OTP-12872 Application(s): ssh

           The internal handling of SSH options is re-written.

           Previously there were no checks if a client option was
           given to a daemon or vice versa. This is corrected now.
           If your code has e.g. a client-only option in a call to
           start a daemon, the call will fail.

If I remove these functions in logging_functions, connect works as expected.

jaimeiniesta commented 7 years ago

Hello, I'm also having problems when trying to connect to an SFTP server. I've double checked that I can connect normally from macos FTP, and I've also checked on 2 different SFTP servers.

➔ iex -S mix
Erlang/OTP 19 [erts-8.2] [source] [64-bit] [smp:4:4] [async-threads:10] [hipe] [kernel-poll:false] [dtrace]

Interactive Elixir (1.5.0) - press Ctrl+C to exit (type h() ENTER for help)
iex> host = "... my host here..."
iex> user = "...my user here..."
iex> password = "supers3cret"
iex> {:ok, conn} = SftpEx.connect([host: host, user: user, password: password])
[info] Connected
[error] {:error, {:eoptions, {:password, "supers3cret"}}}
** (MatchError) no match of right hand side value: {:error, {:eoptions, {:password, "supers3cret"}}}

Thanks!

UPDATE: my fault, I was trying to log in a plain FTP server (not SFTP).

kottkrig commented 7 years ago

I was experiencing the same issue. Using the branch issue6 solved it for me.

  defp deps do
    [{:sftp_ex, git: "git://github.com/mikejdorm/sftp_ex.git", branch: "issue6"}]
  end
kottkrig commented 7 years ago

But looking further I realize that the merge of opts and @default_opts is done backwards in issue6 branch.

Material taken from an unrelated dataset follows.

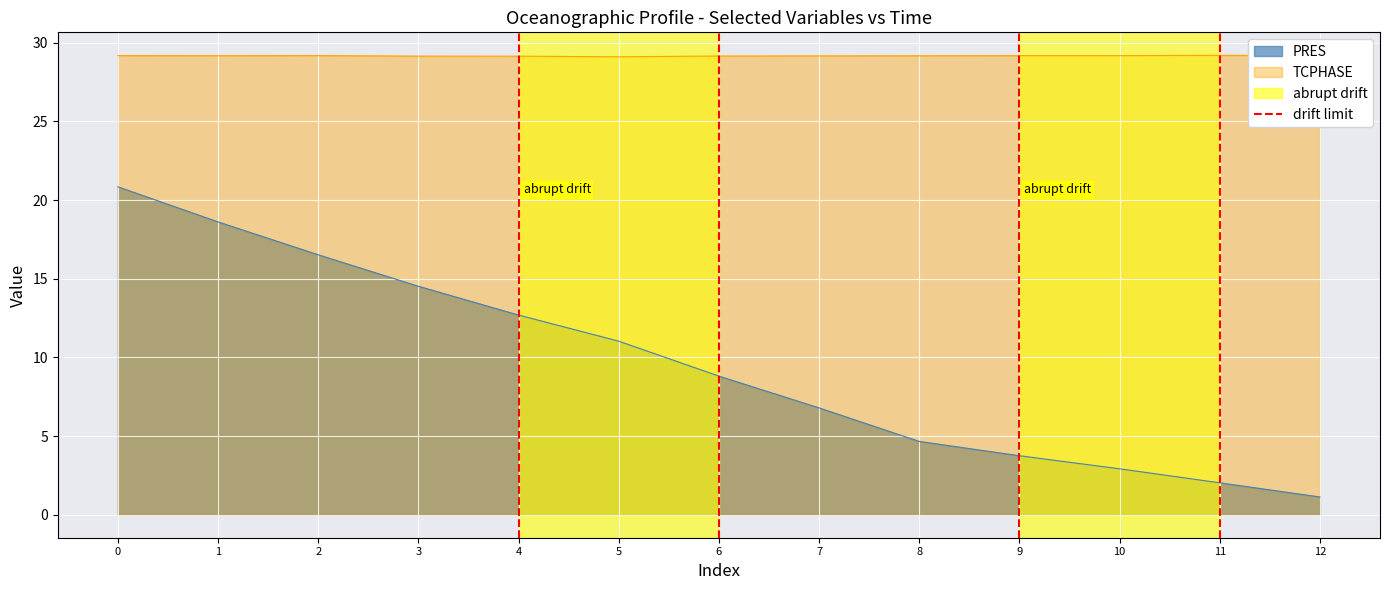

List the labels in order of PRES value, smallest first.

12, 11, 10, 9, 8, 7, 6, 5, 4, 3, 2, 1, 0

I couldn't specify a custom port.

I made a pull request to issue6 fixing that.

kyleaa commented 6 years ago

Are there any plans to get this merged in (with @kottkrig's fix) and a new version released?

mikejdorm commented 6 years ago

@kyleaa @jjcarstens I merged in the changes and published to hex under release "0.2.5". Everything looks good based on some tests I ran locally.

Apologies for not merging this in earlier. I haven't had time to keep up with this project lately.

jjcarstens commented 6 years ago

Thanks! Just glad you’ve made the library to begin with.

mikejdorm commented 6 years ago

@jjcarstens Thanks for putting together that pull request. I merged in the override options change and tagged it under release 0.2.6. It's available on hex now.